━━ GIVEN DATA
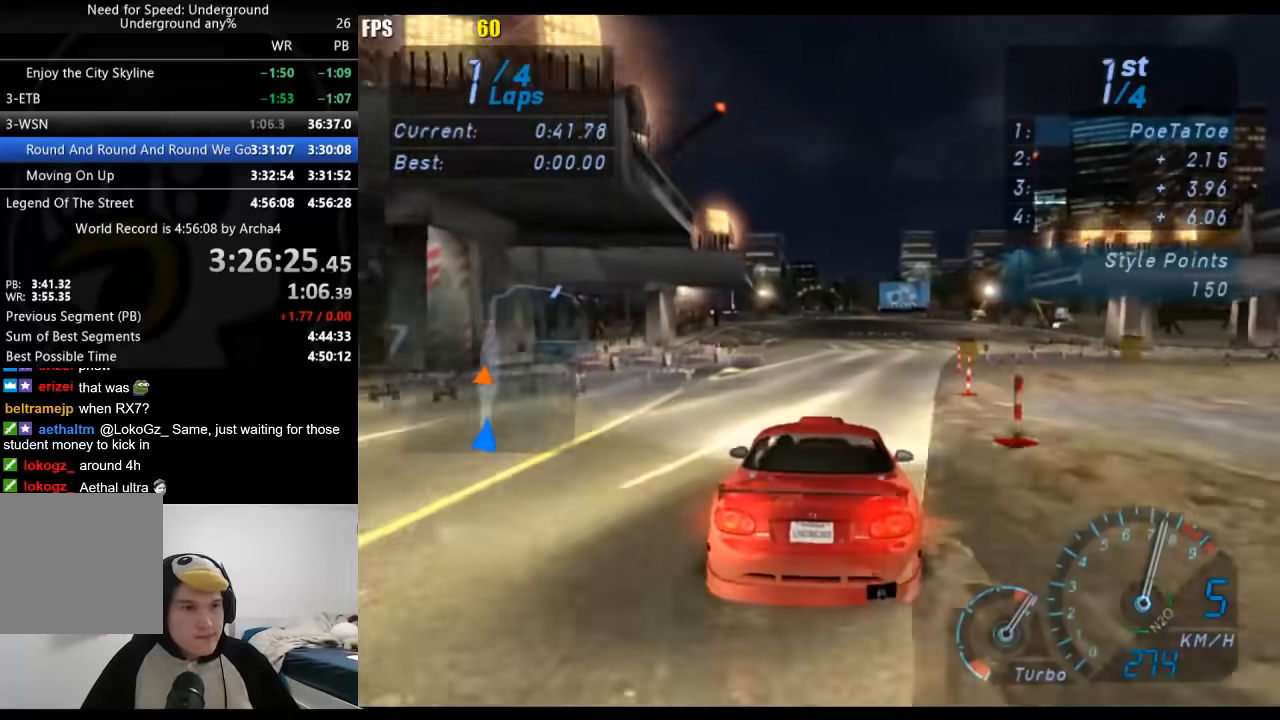
{"buttons": [], "left_stick": "down-left", "right_stick": "center", "events": [[283, "left_stick", "down-left"]]}
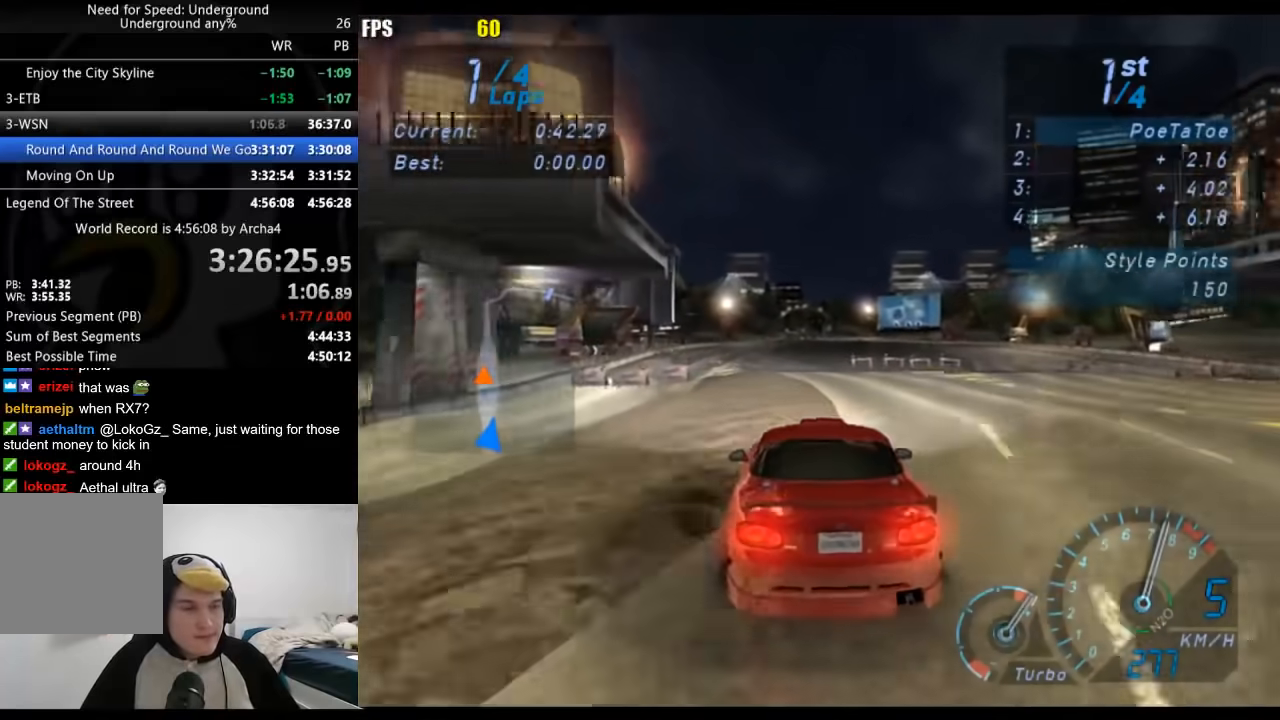
{"buttons": [], "left_stick": "down-left", "right_stick": "center", "events": []}
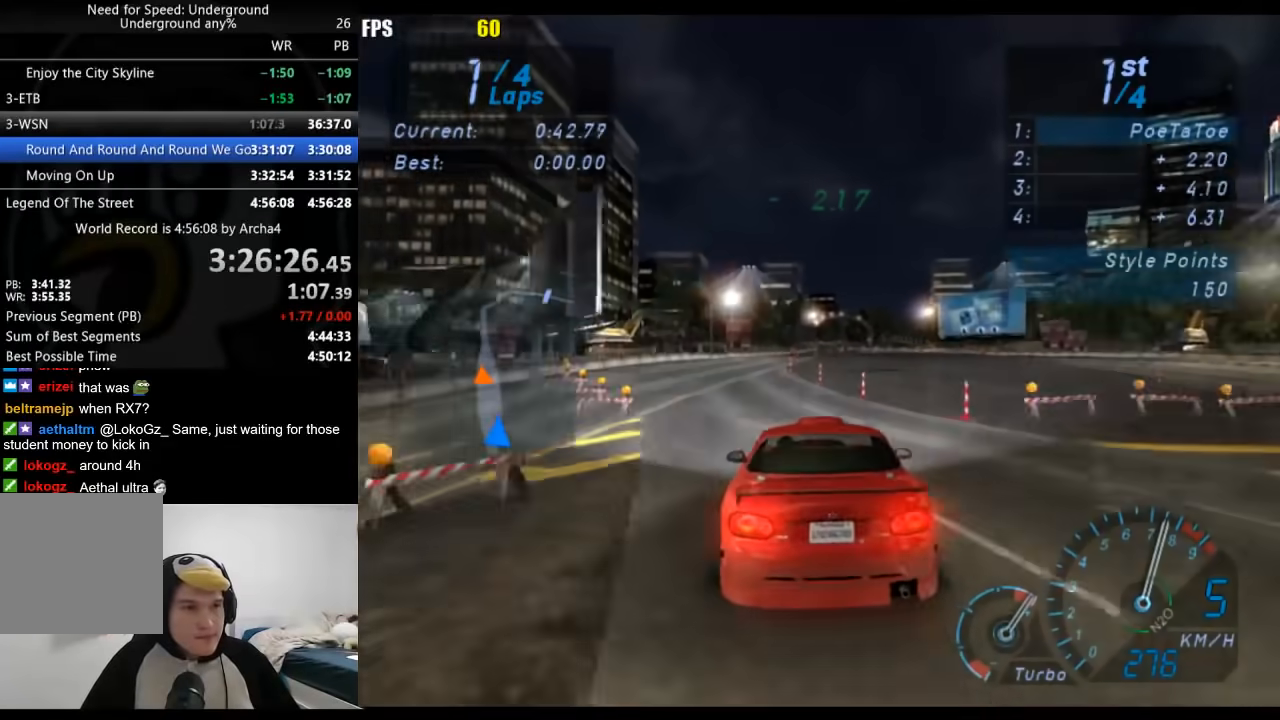
{"buttons": [], "left_stick": "right", "right_stick": "center", "events": [[317, "left_stick", "center"], [450, "left_stick", "right"]]}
━━━━
= WHAT TO DO =
When you restate the listing above, give each line word for word but leave out every image.

= SOLUTION TO THIS EXERCISE =
{"buttons": [], "left_stick": "down-left", "right_stick": "center", "events": [[283, "left_stick", "down-left"]]}
{"buttons": [], "left_stick": "down-left", "right_stick": "center", "events": []}
{"buttons": [], "left_stick": "right", "right_stick": "center", "events": [[317, "left_stick", "center"], [450, "left_stick", "right"]]}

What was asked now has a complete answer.